A Girl's Guide to Missiles
Page 21
“Did you work on it?” I asked.
“I’m trying to remember,” he said.
Keith had already rushed into the next room without stopping to admire the Sidewinders, and the guide seemed confused by our party splitting up. My dad refused to be herded past the AIM-9L Sidewinder, which he was examining intently.
“Ah, there it is!” my mom exclaimed, seeing a Tomahawk in the next room. She moved on, walking up and touching its nose like the face of a familiar friend. Leaving Dad behind, I followed her. “This nose is where my computer chips are stored.” She pointed. “That is where the guidance system goes.” The missile was enormous, about eighteen feet long, far larger than the sleek and friendly Sidewinder. I never knew they came that big and shuddered at the thought of one dropping on me.
“What are these?” Keith shouted back at the guide, who must have felt he was herding cats.
“Videos about base history.” The old man shuffled over to Keith. I suspected he already wanted to go sit back down, unable to keep up with my fractured family. “Want to see one?” he asked politely. “How about the Kennedy visit?” Keith was staring right at it.

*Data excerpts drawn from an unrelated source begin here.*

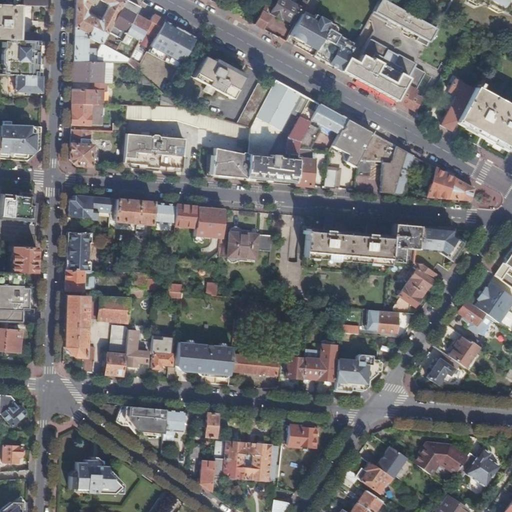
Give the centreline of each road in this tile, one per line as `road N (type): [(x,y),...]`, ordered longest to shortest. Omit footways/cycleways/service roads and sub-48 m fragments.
road 1 (tertiary): [(503,218),(52,178)]
road 2 (secondary): [(500,181),(166,0)]
road 3 (residential): [(46,384),(369,412)]
road 4 (residential): [(503,218),(369,412)]
road 5 (residential): [(218,511),(46,384)]
road 6 (tertiary): [(52,178),(46,384)]
road 7 (tertiary): [(59,0),(52,178)]
road 8 (residential): [(511,418),(369,412)]
road 9 (tertiary): [(46,384),(41,511)]
road 10 (residential): [(298,511),(369,412)]
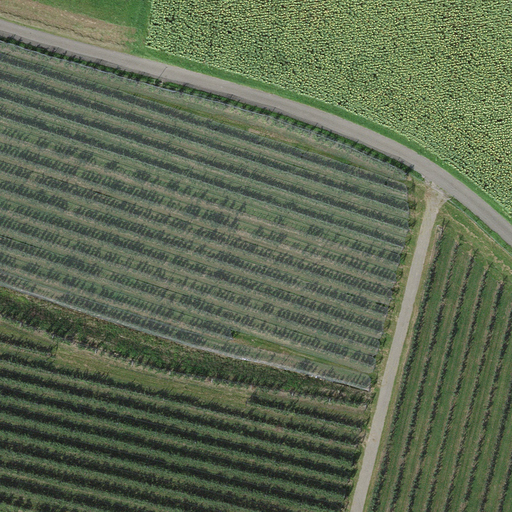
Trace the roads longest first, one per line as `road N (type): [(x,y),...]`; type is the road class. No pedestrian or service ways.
road 1 (track): [(511,239),(442,178),(387,145),(301,111),(0,31)]
road 2 (track): [(358,511),(442,178)]
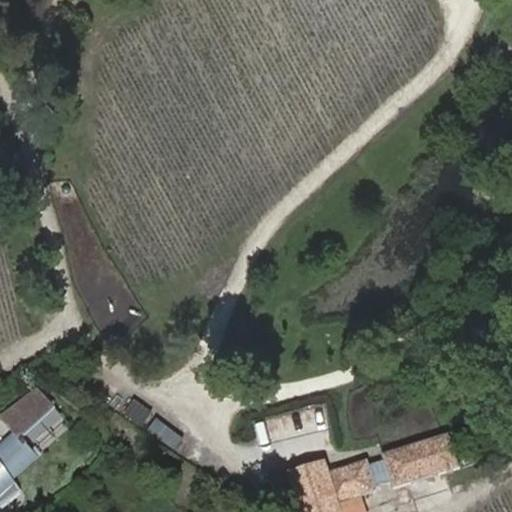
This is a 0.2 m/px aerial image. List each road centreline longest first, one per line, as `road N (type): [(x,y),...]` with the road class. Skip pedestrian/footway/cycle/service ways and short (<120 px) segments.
road 1 (track): [(453,0),(456,37),(431,74),(260,233),(225,317),(212,390),(257,409),(338,384),(412,375),(460,424),(484,492)]
road 2 (track): [(84,318),(0,70)]
road 3 (track): [(0,362),(84,318),(237,290)]
road 4 (track): [(511,250),(412,375)]
road 5 (track): [(19,119),(57,0)]
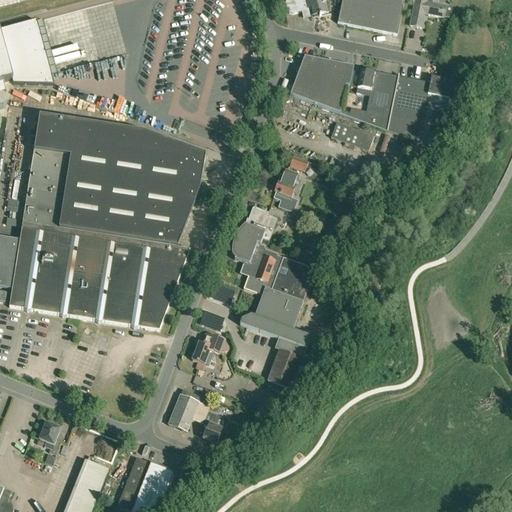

“No, I think I’ve seen enough,” Keith replied. It was not the right thing to say. I worried about the impression he was making.
Back in the car, Keith began to quietly sing, “American woman, stay away from me.” Everyone was silent. I froze.
No, no, no, I thought. All the things I had hid from my parents seemed to want to burst forth in that song. “I don’t need your war machines,” the song went. Yet my parents were the war machines. Keith sniggered and elbowed me, clearly thinking I was in on the joke. My parents must have thought he did not want me, not knowing the lyrics. Was it possible to separate me from China Lake—or them?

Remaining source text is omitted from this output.